Dr Glass was speaking in the aftermath of the recent historic €69m investment by Lucent Technologies’ subsidiary Bell Labs — one of the world’s most eminent industrial R&D players.
Glass said that the current government investment target of €646m in establishing a strong scientific research community up to 2006 by Science Foundation Ireland (SFI) should help the country reach the 1pc goal for government-funded R&D.
Glass argued that securing Bell Labs will act as a catalyst for growing an industrial R&D base in Ireland and will set the template for future industrial R&D projects, which will involve close collaboration between academic institutions and manufacturing companies.

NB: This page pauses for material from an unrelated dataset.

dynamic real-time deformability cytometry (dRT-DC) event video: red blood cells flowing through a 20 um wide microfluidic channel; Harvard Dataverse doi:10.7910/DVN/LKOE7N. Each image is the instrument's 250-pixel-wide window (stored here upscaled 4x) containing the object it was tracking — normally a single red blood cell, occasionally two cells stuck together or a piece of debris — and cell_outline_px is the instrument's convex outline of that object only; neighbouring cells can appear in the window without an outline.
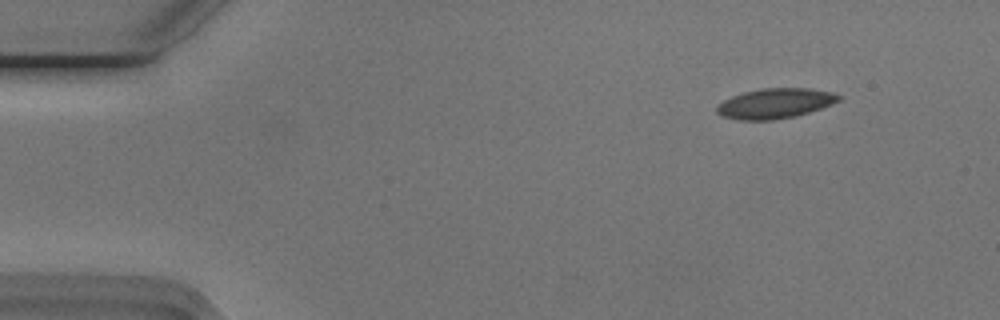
{"species": "Egyptian fruit bat (a non-hibernating species)", "species_latin": "Rousettus aegyptiacus", "temperature_condition": "cold", "stored_images_in_passage": 49, "camera_frame_rate_fps": 3000, "um_per_image_px": 0.085, "animal": {"sex": "male"}, "frame": {"image": 1, "passage_image": 1, "time_ms": 0.0, "image_size_px": [1000, 320], "cell_outline_px": [[840, 100], [820, 108], [808, 112], [792, 116], [772, 120], [744, 120], [724, 116], [716, 112], [716, 108], [724, 100], [732, 96], [744, 92], [760, 88], [808, 88], [832, 92], [840, 96]], "centroid_in_image_um": [65.87, 8.77], "position_along_channel_um": 19.1, "area_um2": 20.92}}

“From SFI’s standpoint, generating an industrial R&D community is very important as it will mean we will achieve value from the initial investments we are making. Of all the R&D labs in the world, Bell Labs is top of the list and in terms of getting recognition for Ireland in the R&D world, it is the equivalent of securing Intel in the nineties. We believe that it will act as an impetus to encourage other companies with manufacturing in Ireland to leverage their investment by looking to establish R&D operations in Ireland.”
While much has been made of moving Ireland up the value chain and away from traditional manufacturing, Glass argues that manufacturing is still vital to the country. “It is crucial that Ireland retains manufacturing. The era of manufacturing has not passed. Certainly other industries are coming along, but a foothold in this area is vital.
“For example, Ireland was an early player in the software industry but now the lower end of that industry is going to locations such as India. But that doesn’t exactly mean the end of software development and manufacturing in Ireland, it just means we have to move to the higher end of the scale,” he said.
Glass also believes that the arrival of Bell Labs in Ireland will have serious implications for Ireland’s community of scientists and engineers. “It will help with the supply of talented professionals. Scientists always wonder where the best scientists are. Investments such as that of Bell always attract the interest of other scientists. This was the case of Germany in the thirties and the US in the fifties and sixties.”
But Glass is anxious that Ireland keeps the momentum in carving out a new industrial and scientific research centre of world renown. “The best impact that we can achieve is to realise a target for industrial R&D to be worth 2pc of GNP and for government-funded R&D to be 1pc of GNP.
“While the Government can only do so much, it is vital that industrial R&D accounts for the majority of research activities. This is particularly the case in the US where industry works very closely with academia. It is vital that we strive to do the same in Ireland,” Glass concluded.